Sunday, February 17, 2013

Winter Finds #2

January brought about one of my favorite events of the year.  The Little Rhody Bottle Club annual show in South Attleboro.  As the first boxes of bottles were getting unpacked, I made my first round.  The first table I checked had an interesting looking medicine on it.  My heart almost skipped a beat when I saw the embossing.  Huston’s Consumption Cure Providence, R.I.  Rhode Island cures are exceedingly rare, and to find an unlisted one like this never happens.  It gladly paid the $40 he was asking and secured my new treasure.

Remember my friend Bill who dug a few Oates Brothers blobs last week?  That wasn’t all he found.  I noticed a worn and rather old looking blob at his table, and to my excitement it was a J. Scheminger 18 Snow St. Providence, RI!  Quite a few blogs back I had bought a J.H.S. Snow St. Providence blob.  Then out of the blue I found the matching porcelain stopper.  To find this one was beyond coincidental.  When he was at 18 Snow St. he ran the Dresden Hotel. This blob is packed with embossing, including a "whoops", embossing Registered twice.

I have many George A. Peckham bottles.  It seems the slug plate engravers decided to try every variation possible by changing the punctuation.  My newest George A. Peckham Grocers Supplies Providence, RI is no exception.  This example has a period after Peckham and Providence (the latter should have been a comma). 

Another exciting find was an unlisted error version of a Barbour’s bottle.  This example was a Barbour’s Westerly & Watch Hill, RI.  The engraver for these bottles was so bad he made a total of three different errors.  But, this bottle didn’t say Nesterly or Westerly, NY.  Instead there was backwards A in Barbours.  It’s not as noticeable, but was still a nice surprise.

Recently a fellow collector from Warwick was kind enough to give me two free boxes of common bottles he was getting rid of.  Among these “commons” were three RI sodas I didn’t have, including an unlisted J.L. and P. Gannon Providence, RI.  There are no listed examples with “and” spelled out.

• [EXERCISE INSTRUCTIONS]
[a] Answer these questions about the Winter Finds post:
(i) How much was paid for the Huston's Consumption Cure bottle?
(ii) What business did J. Scheminger run at 18 Snow St.?
(iii) What error was on the Barbour's Westerly & Watch Hill bottle?
[b] Reproduce everything in the Winter Finds post from "Sunday, February 17, 2013" down to "my new treasure.".

• [PROVIDED MATERIAL]
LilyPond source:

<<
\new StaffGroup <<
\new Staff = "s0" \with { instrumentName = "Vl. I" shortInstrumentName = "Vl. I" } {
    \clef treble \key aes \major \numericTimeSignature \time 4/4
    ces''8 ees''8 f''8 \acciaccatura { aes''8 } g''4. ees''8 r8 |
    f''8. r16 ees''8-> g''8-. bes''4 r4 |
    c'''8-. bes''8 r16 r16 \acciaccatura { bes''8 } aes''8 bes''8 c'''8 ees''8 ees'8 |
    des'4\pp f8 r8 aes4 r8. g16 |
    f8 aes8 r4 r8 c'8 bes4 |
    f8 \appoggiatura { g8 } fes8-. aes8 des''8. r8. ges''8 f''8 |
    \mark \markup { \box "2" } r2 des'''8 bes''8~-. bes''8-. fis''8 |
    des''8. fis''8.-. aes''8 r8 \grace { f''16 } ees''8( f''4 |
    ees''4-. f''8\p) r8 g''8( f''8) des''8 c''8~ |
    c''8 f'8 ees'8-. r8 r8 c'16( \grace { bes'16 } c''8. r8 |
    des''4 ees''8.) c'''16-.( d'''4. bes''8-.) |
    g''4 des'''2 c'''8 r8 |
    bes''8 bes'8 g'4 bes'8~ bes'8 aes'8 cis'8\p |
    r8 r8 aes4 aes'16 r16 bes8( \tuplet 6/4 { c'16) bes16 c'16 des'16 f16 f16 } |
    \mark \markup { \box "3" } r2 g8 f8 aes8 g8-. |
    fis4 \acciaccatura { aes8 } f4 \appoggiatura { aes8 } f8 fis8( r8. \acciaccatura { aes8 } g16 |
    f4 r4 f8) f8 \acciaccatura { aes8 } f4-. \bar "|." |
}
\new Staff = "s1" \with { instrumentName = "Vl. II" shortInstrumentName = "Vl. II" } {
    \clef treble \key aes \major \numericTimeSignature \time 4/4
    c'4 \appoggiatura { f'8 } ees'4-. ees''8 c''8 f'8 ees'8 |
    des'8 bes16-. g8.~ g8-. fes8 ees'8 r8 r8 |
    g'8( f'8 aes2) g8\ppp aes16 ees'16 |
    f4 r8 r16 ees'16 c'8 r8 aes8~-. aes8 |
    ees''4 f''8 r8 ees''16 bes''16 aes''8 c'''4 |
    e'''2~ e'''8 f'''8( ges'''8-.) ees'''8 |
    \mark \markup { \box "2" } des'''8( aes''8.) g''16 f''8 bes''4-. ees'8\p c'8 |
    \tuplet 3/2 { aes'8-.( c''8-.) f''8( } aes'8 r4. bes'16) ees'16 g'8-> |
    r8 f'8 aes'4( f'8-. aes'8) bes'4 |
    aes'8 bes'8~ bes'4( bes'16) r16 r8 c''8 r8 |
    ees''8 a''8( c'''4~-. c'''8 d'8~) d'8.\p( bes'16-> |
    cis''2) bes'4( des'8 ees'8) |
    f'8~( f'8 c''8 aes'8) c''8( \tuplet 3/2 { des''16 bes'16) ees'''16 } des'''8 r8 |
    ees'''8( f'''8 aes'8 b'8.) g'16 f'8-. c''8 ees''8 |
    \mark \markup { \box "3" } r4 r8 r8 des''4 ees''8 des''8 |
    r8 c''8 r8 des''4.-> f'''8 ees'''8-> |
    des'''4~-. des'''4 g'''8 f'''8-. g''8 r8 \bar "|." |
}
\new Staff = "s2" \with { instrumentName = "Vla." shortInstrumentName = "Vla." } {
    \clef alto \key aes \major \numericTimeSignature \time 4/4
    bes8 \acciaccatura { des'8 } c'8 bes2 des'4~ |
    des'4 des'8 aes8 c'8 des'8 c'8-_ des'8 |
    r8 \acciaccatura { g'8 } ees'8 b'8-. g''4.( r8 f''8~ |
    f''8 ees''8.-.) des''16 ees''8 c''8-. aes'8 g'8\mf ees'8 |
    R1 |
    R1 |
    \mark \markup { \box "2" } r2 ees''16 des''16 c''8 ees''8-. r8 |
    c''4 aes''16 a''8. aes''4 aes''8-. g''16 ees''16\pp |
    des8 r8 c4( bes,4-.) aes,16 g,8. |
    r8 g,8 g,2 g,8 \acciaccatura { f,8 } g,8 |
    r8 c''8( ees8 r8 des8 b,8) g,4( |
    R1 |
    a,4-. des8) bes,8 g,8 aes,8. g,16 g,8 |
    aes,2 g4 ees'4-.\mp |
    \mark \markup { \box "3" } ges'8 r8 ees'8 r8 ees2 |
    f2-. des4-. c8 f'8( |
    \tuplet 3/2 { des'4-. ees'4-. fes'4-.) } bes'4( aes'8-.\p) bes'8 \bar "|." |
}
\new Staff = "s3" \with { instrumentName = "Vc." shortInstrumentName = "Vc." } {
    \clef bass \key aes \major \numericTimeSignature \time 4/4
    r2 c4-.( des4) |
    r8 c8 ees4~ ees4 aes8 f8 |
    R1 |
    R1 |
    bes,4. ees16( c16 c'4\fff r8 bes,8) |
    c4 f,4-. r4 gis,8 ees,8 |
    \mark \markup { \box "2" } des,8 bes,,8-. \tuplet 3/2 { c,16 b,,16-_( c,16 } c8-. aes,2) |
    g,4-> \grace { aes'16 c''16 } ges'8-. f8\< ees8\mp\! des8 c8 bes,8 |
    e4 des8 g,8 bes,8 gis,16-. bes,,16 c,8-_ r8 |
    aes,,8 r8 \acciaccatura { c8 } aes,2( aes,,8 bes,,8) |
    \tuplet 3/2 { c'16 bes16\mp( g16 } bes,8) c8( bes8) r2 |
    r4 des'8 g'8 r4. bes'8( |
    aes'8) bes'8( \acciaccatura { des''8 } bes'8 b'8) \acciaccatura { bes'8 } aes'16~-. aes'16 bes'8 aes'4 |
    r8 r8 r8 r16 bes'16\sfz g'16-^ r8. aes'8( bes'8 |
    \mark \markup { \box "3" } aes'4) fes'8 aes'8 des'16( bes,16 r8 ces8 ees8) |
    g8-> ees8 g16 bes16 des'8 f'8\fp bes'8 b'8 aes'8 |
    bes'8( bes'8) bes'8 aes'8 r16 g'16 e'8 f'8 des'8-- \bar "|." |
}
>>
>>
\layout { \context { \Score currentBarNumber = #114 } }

• [EXPECTED RESULTS]
[a]
(i) $40
(ii) The Dresden Hotel
(iii) A backwards A in Barbours

[b]
Sunday, February 17, 2013

Winter Finds #2

January brought about one of my favorite events of the year.  The Little Rhody Bottle Club annual show in South Attleboro.  As the first boxes of bottles were getting unpacked, I made my first round.  The first table I checked had an interesting looking medicine on it.  My heart almost skipped a beat when I saw the embossing.  Huston’s Consumption Cure Providence, R.I.  Rhode Island cures are exceedingly rare, and to find an unlisted one like this never happens.  It gladly paid the $40 he was asking and secured my new treasure.